The European Commission has granted marketing authorizations for insulin degludec (Tresiba) and insulin degludec/insulin aspart (Ryzodeg), both marketed by Novo Nordisk, for the treatment of diabetes in adults.

Tresiba is a once-daily new-generation basal insulin analogue, and Ryzodeg contains the new-generation, once-daily basal insulin degludec in a soluble formulation with insulin aspart. Ryzodeg can be administered once or twice daily with the main meal(s). In Europe, Tresiba and Ryzodeg will be available in FlexTouch, Novo Nordisk's prefilled insulin pen, which has an auto-injector mechanism. Tresiba will be offered in two concentrations enabling maximum doses of 80 and 160 units per injection, respectively. 

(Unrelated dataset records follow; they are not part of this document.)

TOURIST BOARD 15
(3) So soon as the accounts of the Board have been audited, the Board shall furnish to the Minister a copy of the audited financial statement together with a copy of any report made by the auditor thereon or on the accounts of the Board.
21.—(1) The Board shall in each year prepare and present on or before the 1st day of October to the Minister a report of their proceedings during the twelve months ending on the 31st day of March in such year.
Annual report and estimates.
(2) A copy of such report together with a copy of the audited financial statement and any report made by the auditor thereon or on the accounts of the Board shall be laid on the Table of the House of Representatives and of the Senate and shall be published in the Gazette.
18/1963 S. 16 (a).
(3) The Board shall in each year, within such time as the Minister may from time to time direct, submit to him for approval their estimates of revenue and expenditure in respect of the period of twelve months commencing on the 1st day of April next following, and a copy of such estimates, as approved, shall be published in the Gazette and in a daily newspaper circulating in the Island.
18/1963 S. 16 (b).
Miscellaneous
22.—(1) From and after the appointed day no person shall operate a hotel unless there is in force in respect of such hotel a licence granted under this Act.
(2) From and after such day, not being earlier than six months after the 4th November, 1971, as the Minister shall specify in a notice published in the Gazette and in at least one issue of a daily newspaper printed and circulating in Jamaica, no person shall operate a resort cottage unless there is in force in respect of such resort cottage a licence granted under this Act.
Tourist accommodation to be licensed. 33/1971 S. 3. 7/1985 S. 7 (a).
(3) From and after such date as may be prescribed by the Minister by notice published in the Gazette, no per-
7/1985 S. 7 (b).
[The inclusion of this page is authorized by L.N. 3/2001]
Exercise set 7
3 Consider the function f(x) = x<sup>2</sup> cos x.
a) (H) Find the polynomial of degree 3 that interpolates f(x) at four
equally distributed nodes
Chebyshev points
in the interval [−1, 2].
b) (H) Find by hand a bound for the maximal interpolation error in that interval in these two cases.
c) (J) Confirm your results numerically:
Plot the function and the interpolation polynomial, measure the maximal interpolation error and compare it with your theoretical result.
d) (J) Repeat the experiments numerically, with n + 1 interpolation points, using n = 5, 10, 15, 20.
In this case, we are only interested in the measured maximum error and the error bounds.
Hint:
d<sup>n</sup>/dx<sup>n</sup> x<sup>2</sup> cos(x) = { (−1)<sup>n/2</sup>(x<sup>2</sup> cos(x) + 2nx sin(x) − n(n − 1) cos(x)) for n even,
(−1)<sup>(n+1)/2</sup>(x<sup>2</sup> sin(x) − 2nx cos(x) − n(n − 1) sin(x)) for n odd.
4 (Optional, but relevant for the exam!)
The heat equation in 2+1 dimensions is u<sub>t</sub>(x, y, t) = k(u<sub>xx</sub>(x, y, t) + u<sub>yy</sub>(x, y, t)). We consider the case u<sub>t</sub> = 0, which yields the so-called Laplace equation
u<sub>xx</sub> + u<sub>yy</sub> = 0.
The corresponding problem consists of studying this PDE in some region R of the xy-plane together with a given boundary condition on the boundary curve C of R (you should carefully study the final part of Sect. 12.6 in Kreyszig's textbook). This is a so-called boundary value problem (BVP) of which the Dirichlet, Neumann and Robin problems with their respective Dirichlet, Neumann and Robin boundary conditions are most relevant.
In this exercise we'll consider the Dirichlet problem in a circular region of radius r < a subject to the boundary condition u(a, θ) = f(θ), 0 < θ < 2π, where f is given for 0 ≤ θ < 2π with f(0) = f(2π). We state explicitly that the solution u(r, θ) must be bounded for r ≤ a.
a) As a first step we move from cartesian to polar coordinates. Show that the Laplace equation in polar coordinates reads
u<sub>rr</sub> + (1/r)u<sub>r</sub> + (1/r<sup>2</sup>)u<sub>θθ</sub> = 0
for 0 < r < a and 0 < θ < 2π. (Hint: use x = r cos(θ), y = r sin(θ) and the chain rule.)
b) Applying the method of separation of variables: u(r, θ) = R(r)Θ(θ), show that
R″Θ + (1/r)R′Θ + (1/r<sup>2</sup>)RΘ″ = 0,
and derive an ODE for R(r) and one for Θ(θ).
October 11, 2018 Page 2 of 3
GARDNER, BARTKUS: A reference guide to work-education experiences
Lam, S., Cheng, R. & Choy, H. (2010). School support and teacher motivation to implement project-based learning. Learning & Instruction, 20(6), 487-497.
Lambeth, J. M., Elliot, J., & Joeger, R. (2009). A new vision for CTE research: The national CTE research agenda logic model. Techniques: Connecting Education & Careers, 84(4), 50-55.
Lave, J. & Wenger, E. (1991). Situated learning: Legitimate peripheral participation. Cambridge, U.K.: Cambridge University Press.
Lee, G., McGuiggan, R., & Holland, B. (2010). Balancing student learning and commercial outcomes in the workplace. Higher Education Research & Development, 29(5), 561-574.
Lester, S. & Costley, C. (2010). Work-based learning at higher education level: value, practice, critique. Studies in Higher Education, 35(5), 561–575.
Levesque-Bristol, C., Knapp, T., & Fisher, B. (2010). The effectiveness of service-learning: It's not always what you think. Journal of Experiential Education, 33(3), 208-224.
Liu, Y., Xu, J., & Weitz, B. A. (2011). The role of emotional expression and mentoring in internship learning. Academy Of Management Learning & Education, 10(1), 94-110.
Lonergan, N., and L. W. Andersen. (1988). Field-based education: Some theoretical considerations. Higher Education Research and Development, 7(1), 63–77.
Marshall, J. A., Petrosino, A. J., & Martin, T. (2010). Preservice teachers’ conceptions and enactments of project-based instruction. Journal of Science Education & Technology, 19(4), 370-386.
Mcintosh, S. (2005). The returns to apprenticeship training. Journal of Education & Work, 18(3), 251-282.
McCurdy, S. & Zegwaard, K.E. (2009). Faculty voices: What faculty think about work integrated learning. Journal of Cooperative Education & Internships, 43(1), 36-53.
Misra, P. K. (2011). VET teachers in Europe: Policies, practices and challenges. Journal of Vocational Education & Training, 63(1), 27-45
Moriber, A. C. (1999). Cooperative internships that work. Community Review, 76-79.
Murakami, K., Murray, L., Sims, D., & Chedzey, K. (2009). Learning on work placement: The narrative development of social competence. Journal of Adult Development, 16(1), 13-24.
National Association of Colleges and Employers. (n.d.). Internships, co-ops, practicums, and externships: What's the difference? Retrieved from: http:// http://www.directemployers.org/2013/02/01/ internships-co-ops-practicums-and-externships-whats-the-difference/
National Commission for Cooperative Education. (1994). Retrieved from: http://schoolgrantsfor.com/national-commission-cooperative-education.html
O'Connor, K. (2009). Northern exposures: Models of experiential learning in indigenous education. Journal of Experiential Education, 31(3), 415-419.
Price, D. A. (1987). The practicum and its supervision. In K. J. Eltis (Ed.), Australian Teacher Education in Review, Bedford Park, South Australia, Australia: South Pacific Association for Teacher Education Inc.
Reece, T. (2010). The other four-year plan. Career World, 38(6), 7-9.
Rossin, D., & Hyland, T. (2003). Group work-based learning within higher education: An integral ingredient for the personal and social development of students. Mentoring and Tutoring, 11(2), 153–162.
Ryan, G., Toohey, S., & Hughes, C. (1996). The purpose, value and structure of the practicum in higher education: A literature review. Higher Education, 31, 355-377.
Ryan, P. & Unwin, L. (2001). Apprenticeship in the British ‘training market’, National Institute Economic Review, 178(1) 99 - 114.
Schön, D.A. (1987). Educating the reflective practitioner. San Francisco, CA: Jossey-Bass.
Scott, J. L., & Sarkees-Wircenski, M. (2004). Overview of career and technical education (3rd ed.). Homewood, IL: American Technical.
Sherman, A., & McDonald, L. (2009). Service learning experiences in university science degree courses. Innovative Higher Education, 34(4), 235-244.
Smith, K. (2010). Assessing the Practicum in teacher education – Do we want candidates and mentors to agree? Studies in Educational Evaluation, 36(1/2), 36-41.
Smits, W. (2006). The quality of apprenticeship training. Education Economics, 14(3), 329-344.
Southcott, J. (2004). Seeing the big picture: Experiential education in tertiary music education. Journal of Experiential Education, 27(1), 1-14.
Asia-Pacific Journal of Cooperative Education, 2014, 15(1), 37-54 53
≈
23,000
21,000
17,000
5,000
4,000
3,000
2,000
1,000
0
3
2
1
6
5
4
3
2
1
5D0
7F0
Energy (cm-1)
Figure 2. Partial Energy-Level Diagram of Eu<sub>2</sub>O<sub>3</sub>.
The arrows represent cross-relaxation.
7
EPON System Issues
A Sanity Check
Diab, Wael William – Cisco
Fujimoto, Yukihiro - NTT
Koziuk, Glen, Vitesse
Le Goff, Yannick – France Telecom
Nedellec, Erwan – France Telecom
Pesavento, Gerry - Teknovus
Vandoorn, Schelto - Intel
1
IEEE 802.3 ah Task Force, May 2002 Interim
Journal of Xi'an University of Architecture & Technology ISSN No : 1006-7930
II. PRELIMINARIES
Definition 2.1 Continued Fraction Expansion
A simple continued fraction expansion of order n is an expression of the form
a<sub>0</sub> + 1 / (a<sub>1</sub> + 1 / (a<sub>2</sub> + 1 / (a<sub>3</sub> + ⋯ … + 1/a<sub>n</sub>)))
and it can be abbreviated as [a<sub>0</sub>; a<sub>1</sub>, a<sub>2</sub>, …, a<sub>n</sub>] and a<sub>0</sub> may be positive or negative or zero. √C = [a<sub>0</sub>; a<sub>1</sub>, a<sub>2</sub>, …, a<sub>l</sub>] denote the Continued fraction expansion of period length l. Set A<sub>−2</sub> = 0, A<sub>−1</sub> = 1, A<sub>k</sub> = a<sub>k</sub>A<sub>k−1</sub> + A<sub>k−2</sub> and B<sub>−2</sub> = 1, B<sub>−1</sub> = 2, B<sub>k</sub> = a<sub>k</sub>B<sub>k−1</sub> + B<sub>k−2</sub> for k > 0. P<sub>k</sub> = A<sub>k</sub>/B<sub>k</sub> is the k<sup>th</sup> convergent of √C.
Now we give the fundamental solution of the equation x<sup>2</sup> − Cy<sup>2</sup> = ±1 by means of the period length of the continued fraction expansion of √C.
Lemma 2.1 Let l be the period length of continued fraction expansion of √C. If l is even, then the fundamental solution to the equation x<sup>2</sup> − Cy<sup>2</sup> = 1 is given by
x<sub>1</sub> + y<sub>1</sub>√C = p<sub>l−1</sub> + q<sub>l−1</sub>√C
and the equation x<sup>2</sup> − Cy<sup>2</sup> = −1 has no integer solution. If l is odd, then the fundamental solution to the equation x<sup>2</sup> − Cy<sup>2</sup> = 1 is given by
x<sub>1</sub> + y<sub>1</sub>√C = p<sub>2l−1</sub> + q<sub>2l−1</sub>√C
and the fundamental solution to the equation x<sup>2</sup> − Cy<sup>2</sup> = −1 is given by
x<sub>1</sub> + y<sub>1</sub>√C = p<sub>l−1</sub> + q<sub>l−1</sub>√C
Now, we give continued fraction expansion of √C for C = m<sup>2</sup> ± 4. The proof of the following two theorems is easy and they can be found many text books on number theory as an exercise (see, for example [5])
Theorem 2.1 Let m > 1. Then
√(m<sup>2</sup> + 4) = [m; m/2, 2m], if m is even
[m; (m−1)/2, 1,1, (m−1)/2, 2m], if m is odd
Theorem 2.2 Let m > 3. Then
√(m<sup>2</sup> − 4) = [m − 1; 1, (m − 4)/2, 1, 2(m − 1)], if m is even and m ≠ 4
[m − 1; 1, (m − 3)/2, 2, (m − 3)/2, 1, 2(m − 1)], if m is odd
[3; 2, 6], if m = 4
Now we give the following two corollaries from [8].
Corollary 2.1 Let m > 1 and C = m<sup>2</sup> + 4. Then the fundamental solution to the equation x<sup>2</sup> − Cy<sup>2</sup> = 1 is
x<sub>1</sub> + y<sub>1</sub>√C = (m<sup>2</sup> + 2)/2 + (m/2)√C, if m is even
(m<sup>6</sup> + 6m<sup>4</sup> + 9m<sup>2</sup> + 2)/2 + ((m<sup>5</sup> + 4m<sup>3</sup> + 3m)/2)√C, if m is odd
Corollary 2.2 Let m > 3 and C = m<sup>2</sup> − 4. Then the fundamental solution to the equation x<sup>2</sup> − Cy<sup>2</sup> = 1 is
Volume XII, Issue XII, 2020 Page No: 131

Tresiba has been studied in the clinical trial program, BEGIN, examining its impact on glucose control, hypoglycemia and the possibility to flexibly adjust Tresiba dosing time to suit patient needs, according to the Bagsværd, Denmark-based Novo.

Tresiba and Ryzodeg were submitted to the European Medicines Agency and the FDA in September 2011 for regulatory review. In addition, applications have been submitted for regulatory approval in Japan, Canada, Switzerland and other countries. Tresiba and Ryzodeg were approved in Japan in September and December 2012, respectively. In November 2012, the products received a positive vote for approval from an FDA advisory panel.